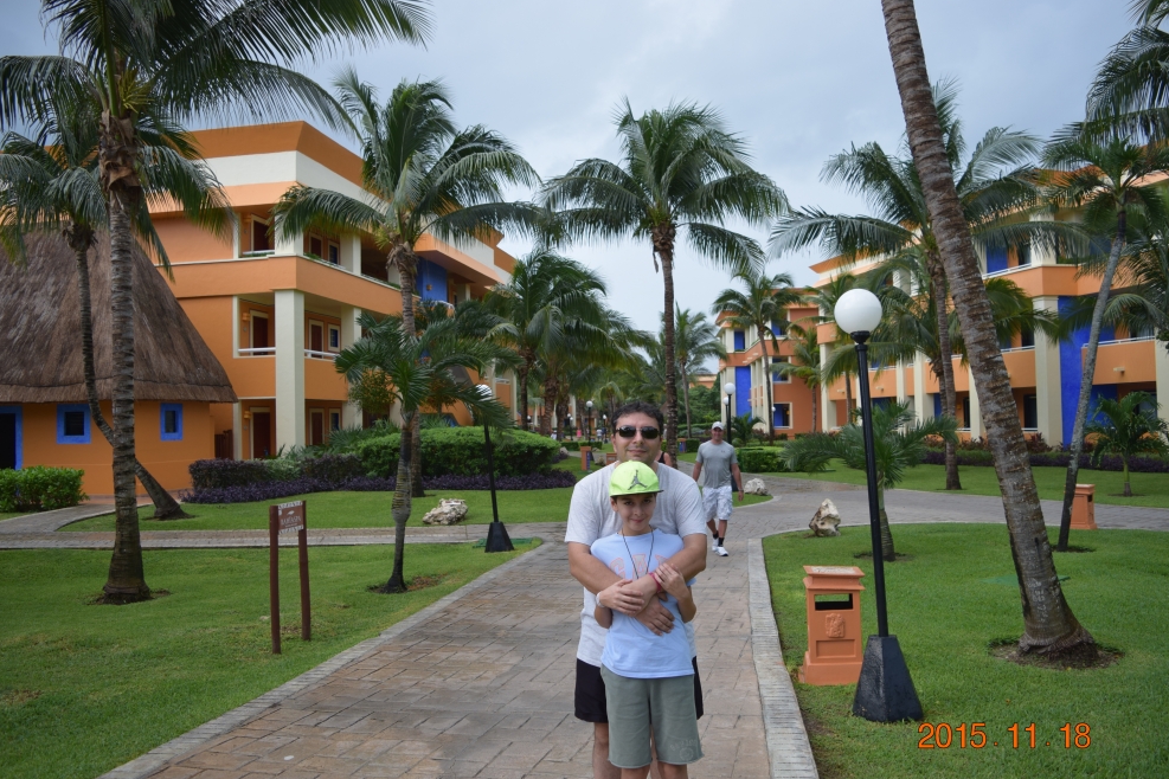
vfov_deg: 46.4
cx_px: 599
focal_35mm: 28
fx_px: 909
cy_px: 393
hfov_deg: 65.5
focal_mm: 18
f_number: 3.5
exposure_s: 1/1250
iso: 200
=-=-=
An exact reprint of every record is required, with the pictures omitted.

vfov_deg: 46.4
cx_px: 599
focal_35mm: 28
fx_px: 909
cy_px: 393
hfov_deg: 65.5
focal_mm: 18
f_number: 3.5
exposure_s: 1/1250
iso: 200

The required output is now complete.